Major myths about the power of hormones, good and bad
Early research exaggerated the risks of MHT, specifically and infamously breast cancer — a drama that started just down the road from me at the University of British Columbia. Many women quit MHT on their own initiative or were cut off paternalistically. That left a vacuum that was filled by the advice of influencers and celebrities, who eventually powered a hormones-fix-everything backlash and a lot of unrealistic expectations.
If only hormones were “a panacea capable of reversing ageing, restoring athleticism and eliminating all symptoms.” In reality, MHT can help with some symptoms, and probably reduces fracture risk, but it’s no magic bullet, and the risks and benefits vary greatly from person to person. Tulloh emphasizes: hormones are not a universal cure, and MHT should be limited “primarily to symptomatic management and fracture prevention,” and not even that for everyone.
What is a solid, broadly effective intervention? “Trust the muscle not the myth”
The alternative to unrealistic expectations of MHT is … realistic expectations of exercise. Do I really need to say that women can, of course, do both? It seems obvious, but it’s probably wise to emphasize. 🙂 This is not about MHT or exercise. They are obviously both valuable for many women. And they also very likely reinforce each other.
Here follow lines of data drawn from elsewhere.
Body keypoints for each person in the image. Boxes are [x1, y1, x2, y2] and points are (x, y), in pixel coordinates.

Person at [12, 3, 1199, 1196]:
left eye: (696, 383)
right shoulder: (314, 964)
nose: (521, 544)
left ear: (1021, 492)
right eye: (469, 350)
But this is about exercise versus MHT as a miracle cure.
Exercise actually delivers much more of what people hope MHT will deliver. Exercise isn’t the answer to all problems, and it will fail with many kinds of pain. But it may work for menopausal pain, and it definitely delivers many more benefits than MHT alone.
It’s just more work, of course. The good answers are never easy.
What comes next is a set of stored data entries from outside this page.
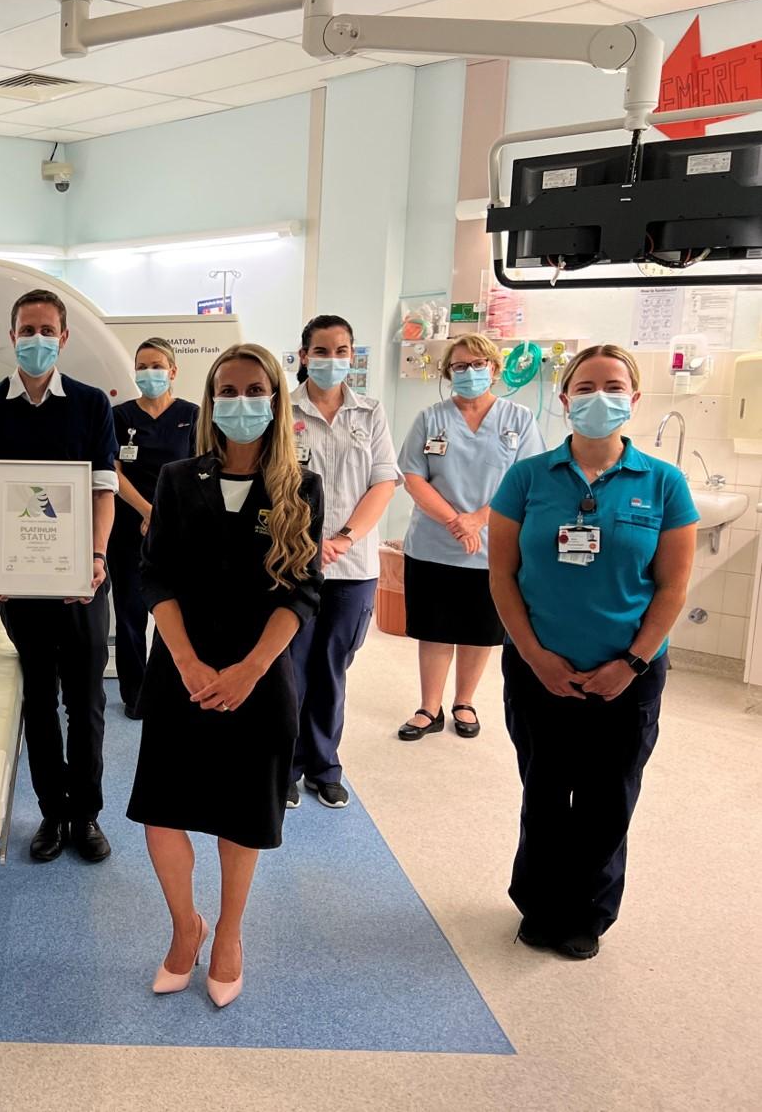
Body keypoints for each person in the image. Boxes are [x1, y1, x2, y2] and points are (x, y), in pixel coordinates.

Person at [128, 344, 324, 1008]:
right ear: (212, 402)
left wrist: (248, 671)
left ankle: (230, 933)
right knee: (161, 812)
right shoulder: (177, 478)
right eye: (229, 391)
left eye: (254, 390)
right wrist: (186, 662)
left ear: (275, 399)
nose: (242, 402)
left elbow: (302, 591)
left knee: (240, 816)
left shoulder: (301, 488)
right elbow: (155, 574)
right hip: (180, 671)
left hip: (259, 676)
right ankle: (186, 924)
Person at [488, 345, 696, 961]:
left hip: (628, 674)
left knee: (608, 798)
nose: (598, 398)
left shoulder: (664, 483)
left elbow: (673, 587)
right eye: (584, 387)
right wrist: (534, 656)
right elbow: (502, 575)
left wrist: (630, 663)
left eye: (613, 386)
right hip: (539, 668)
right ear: (564, 399)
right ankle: (540, 905)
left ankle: (588, 913)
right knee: (545, 791)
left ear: (634, 399)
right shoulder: (528, 478)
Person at [0, 288, 118, 865]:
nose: (37, 339)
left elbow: (102, 492)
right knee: (40, 703)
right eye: (28, 330)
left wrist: (96, 557)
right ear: (12, 336)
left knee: (87, 704)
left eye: (47, 330)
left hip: (81, 582)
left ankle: (87, 814)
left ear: (64, 337)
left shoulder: (91, 405)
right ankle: (52, 812)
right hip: (19, 585)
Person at [397, 334, 546, 742]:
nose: (469, 372)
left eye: (478, 364)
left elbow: (527, 481)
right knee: (435, 629)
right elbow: (412, 477)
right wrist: (455, 522)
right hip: (434, 542)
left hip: (492, 545)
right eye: (460, 366)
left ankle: (464, 701)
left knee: (480, 629)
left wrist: (478, 520)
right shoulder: (430, 419)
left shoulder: (518, 419)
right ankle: (429, 707)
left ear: (494, 369)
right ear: (448, 373)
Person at [286, 315, 400, 809]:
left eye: (341, 351)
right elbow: (272, 482)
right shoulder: (282, 409)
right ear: (304, 355)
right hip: (293, 561)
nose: (332, 360)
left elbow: (383, 482)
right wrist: (309, 542)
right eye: (321, 350)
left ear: (352, 356)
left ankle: (323, 766)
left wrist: (344, 538)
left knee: (332, 667)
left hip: (352, 568)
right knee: (290, 667)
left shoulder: (369, 413)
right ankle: (284, 768)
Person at [111, 337, 199, 719]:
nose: (149, 373)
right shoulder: (120, 416)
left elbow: (200, 470)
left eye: (157, 366)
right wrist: (147, 510)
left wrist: (162, 516)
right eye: (142, 367)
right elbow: (113, 472)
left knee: (173, 614)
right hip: (128, 527)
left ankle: (171, 687)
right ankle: (135, 695)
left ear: (173, 371)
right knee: (130, 614)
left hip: (177, 529)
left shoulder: (192, 415)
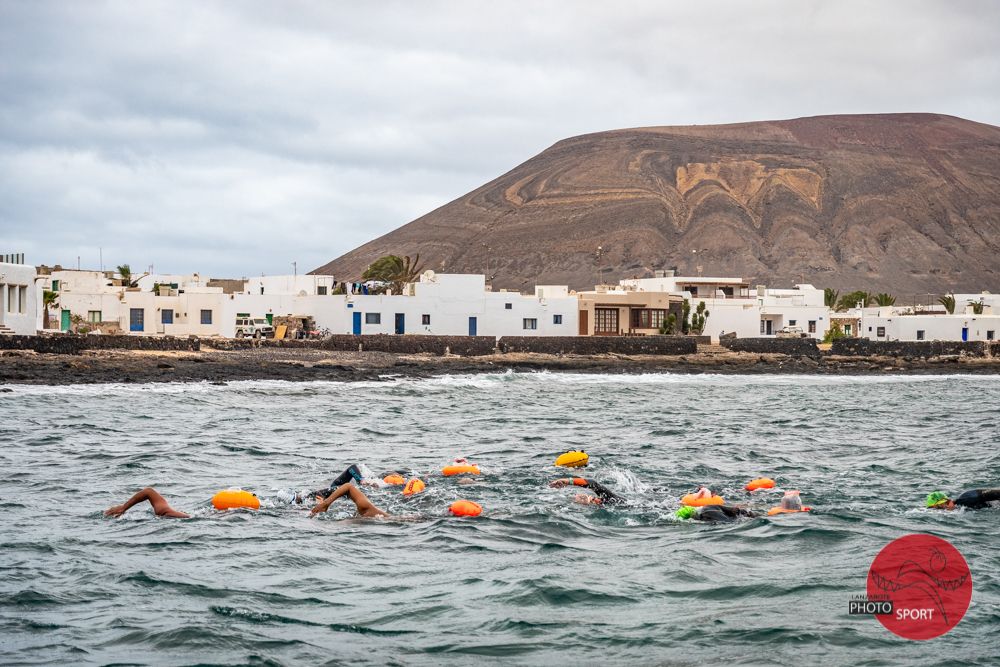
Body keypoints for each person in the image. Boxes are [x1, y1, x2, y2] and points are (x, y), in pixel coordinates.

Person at [310, 482, 387, 518]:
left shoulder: (367, 509)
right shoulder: (367, 508)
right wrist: (325, 504)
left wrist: (325, 504)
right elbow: (348, 486)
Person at [104, 487, 191, 519]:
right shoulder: (186, 516)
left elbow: (148, 492)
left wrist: (123, 507)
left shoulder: (184, 516)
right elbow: (148, 492)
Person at [550, 477, 625, 505]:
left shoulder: (611, 499)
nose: (595, 499)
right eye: (592, 499)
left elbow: (593, 484)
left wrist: (567, 481)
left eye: (592, 498)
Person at [926, 488, 1000, 510]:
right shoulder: (960, 507)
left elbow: (994, 493)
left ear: (946, 502)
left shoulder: (966, 498)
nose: (943, 510)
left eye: (939, 507)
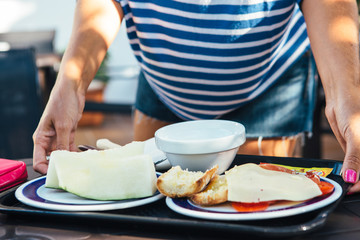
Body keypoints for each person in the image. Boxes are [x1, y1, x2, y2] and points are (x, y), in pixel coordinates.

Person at [33, 0, 360, 192]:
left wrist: (348, 96)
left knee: (257, 213)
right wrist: (70, 84)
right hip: (161, 85)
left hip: (266, 89)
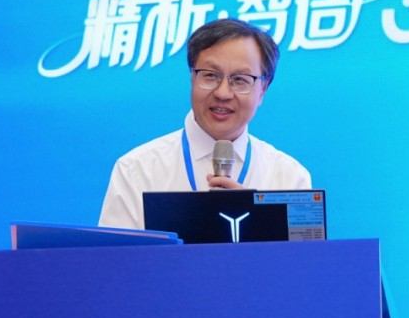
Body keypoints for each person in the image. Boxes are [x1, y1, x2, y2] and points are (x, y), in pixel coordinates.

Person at [98, 18, 311, 229]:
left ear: (263, 89)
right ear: (192, 77)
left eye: (240, 80)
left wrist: (257, 225)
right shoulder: (137, 169)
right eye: (210, 76)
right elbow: (120, 252)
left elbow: (305, 252)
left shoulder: (290, 178)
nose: (223, 93)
Elaine Robertson in her garage gym in Beith, Scotland, where she’s been lifting for about a decade. Her husband runs a strength and fitness coaching business (Instagram @strengthforhealth), and he got her into the sport after she finally overcame the objections many women have, like the “wildly-overstated risk of becoming bulky.” But now she can “blithely carry fully-laden suitcases up flights of stairs” and, much more importantly, “lift my 82 year-old, frail, osteoporotic mum after a fall from which she was unable to get up. A key driver for my strength training is avoiding following her into frailty.”
What kind of exercise? Hint: not endless cardio
Exercise is more work than taking hormones, but this isn’t about long, tedious cardio workouts. In fact, “intense aerobic activity can transiently worsen vasomotor symptoms [hot flashes] and the traditional emphasis on ‘cardio for weight loss’ should be rebalanced towards strength training for muscle.” Tulloh makes a strong case for strength. Resistance training specifically (lifting weights) should be a top priority for midlife women, because it has a whole bunch of benefits (and the confidence level is good to great on most of these):
- improves many musculoskeletal symptoms more reliably than hormones
- helps maintain bone mineral density (critical for preventing fractures)
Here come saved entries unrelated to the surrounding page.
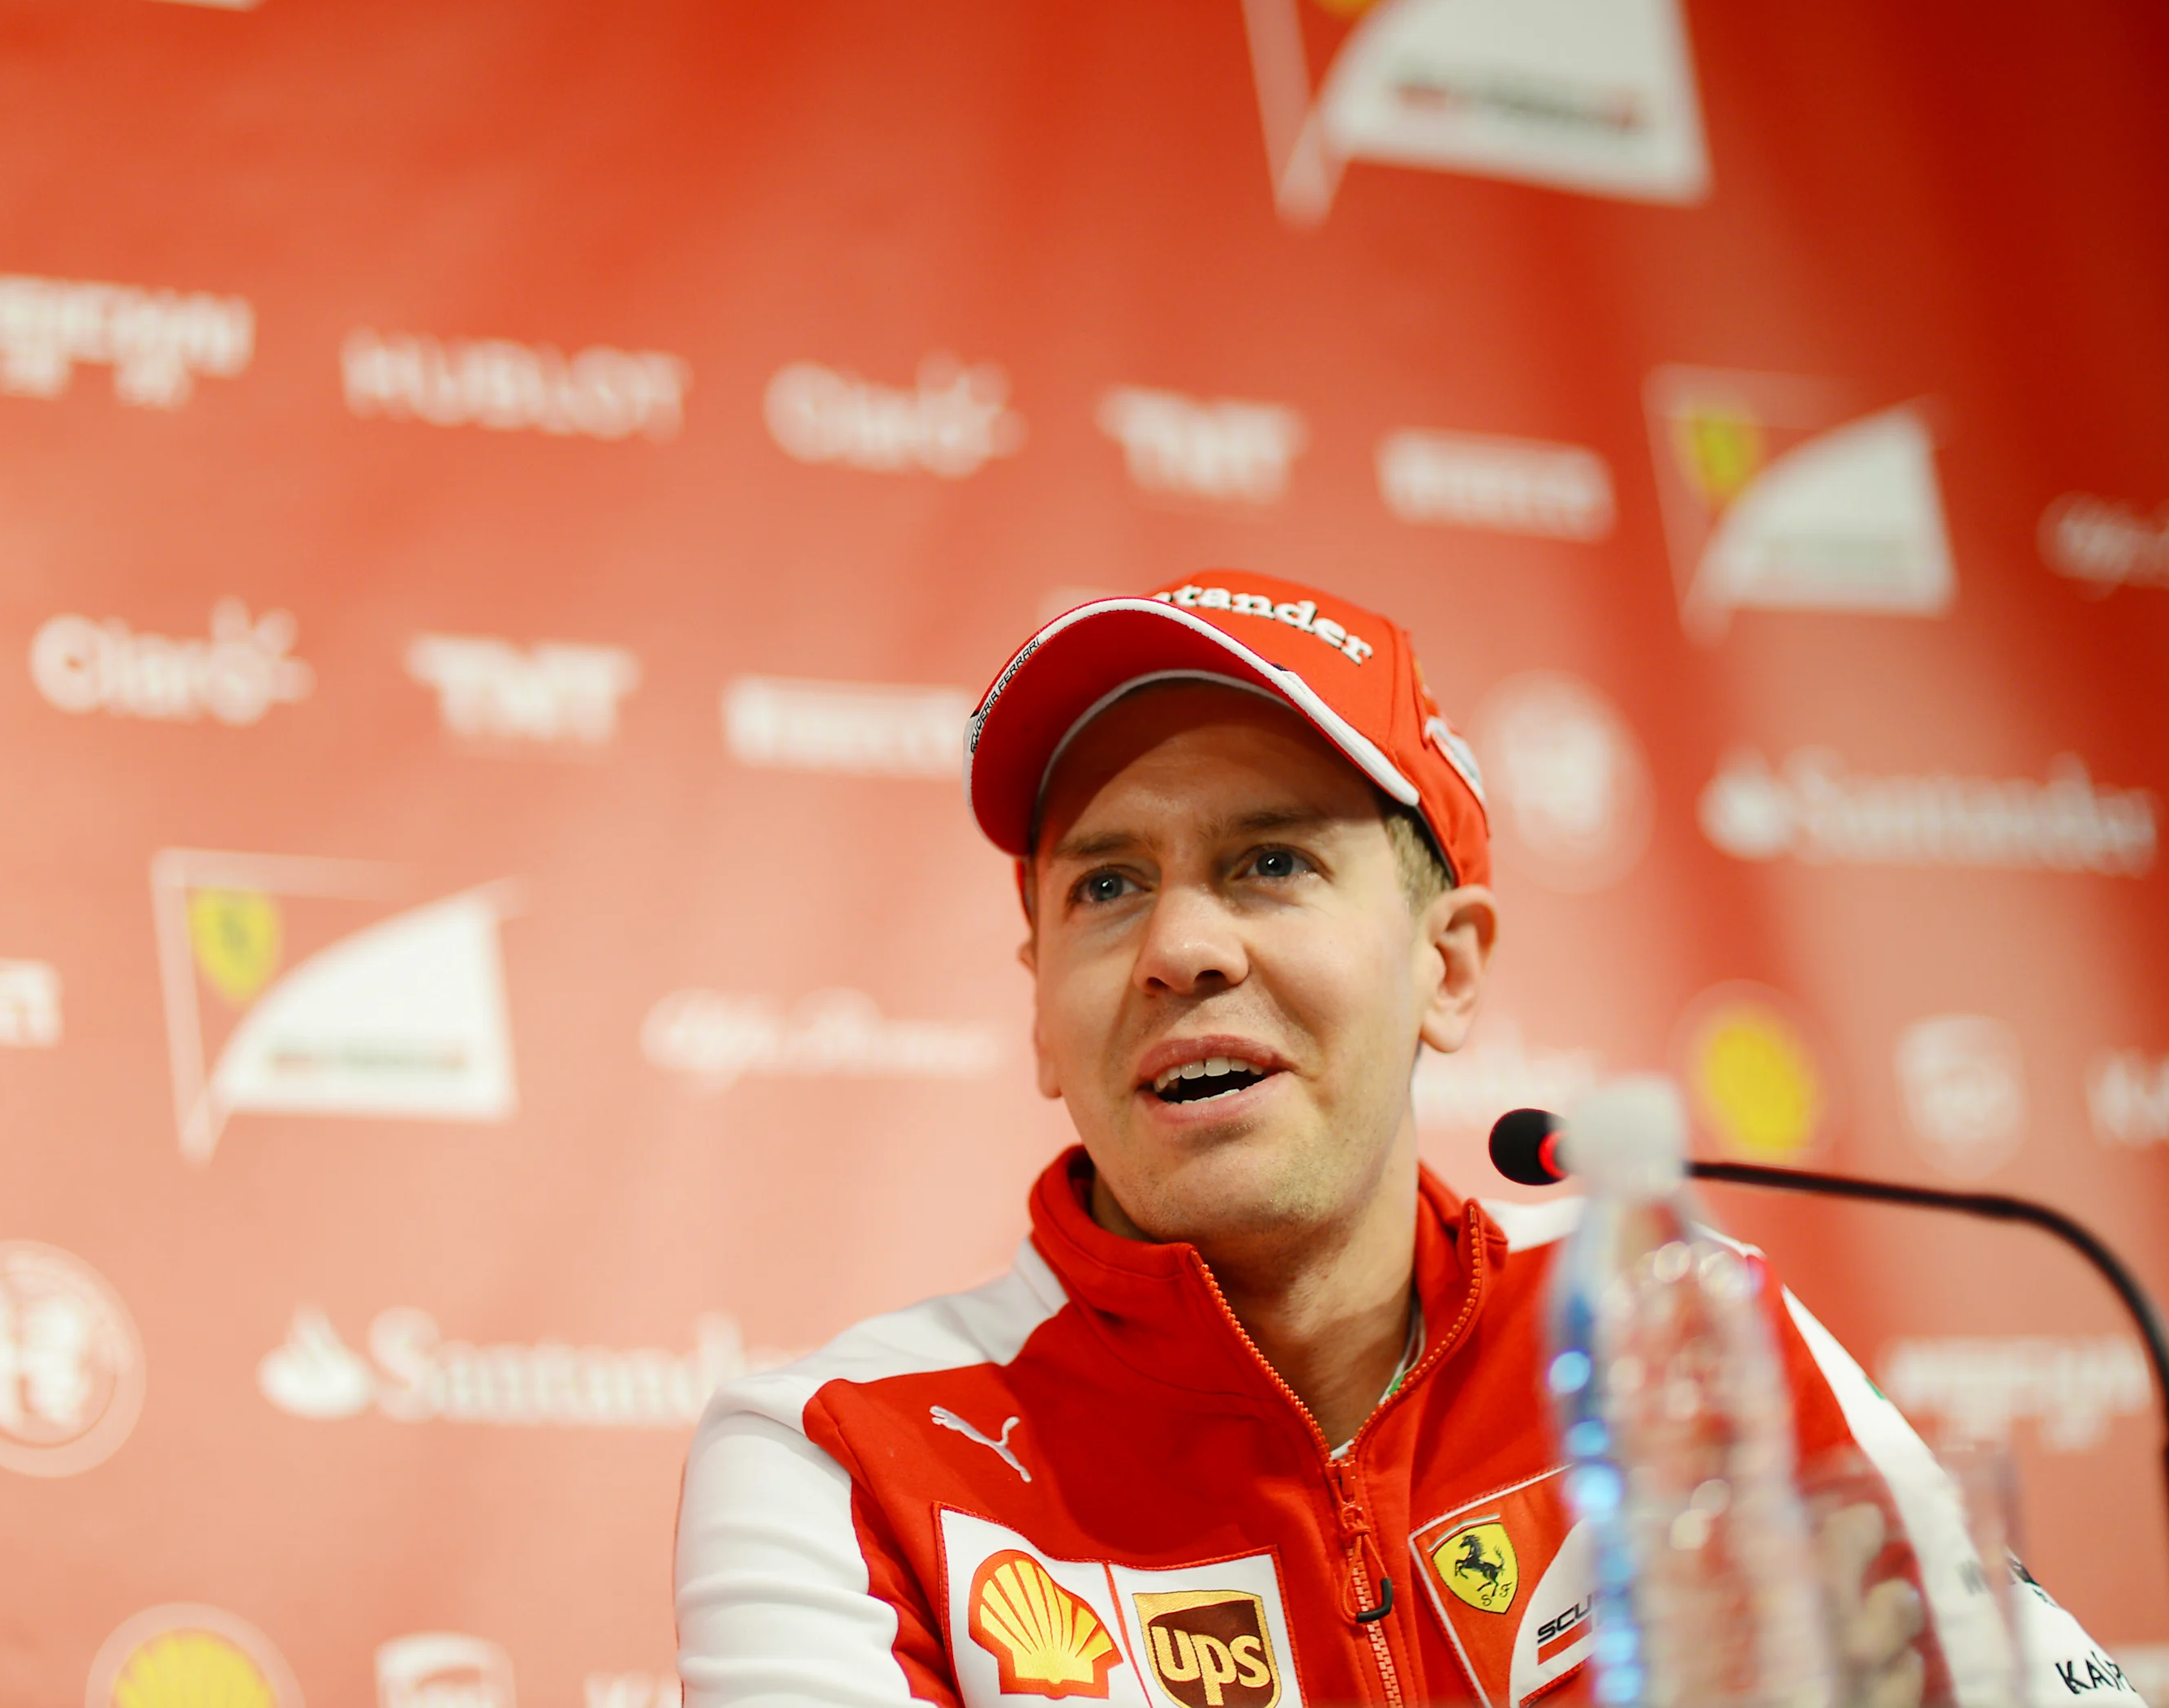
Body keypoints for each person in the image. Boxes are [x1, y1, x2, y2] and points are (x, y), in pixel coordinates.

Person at [673, 570, 2135, 1708]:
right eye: (1108, 883)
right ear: (1044, 1022)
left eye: (1270, 861)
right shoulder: (844, 1457)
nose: (1180, 944)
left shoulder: (1685, 1332)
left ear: (1448, 966)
- improves balance, lowering fall risk (also critical for fracture prevention)
- combats age-related muscle loss (sarcopenia)
- reduces high blood sugar and cholesterol
- protects cognitive function
Not bad for something so accessible.
Plus it would be nice to score a point against the myth of feminine fragility, wouldn’t it?
And I will add that building strength is easier than most people realize, especially for beginners — it’s so easy that gym memberships are not required. This makes the option way more appealing to many women who are reluctant to spend time around a lot of fit young people. Specifically, it’s easy because it’s efficient! A little goes a surprisingly long way — a point I’ve supported with a lot of research over many years.
Carpe the midlife opportunity
“Menopause represents a critical ‘window of opportunity’ for risk modification,” Tulloh writes. Women deserve clear, evidence-based guidance — which supports MHT for symptoms and fracture prevention, but activity, exercise, and especially lifting weights for practically everything else. Put your trust in muscle, not myths.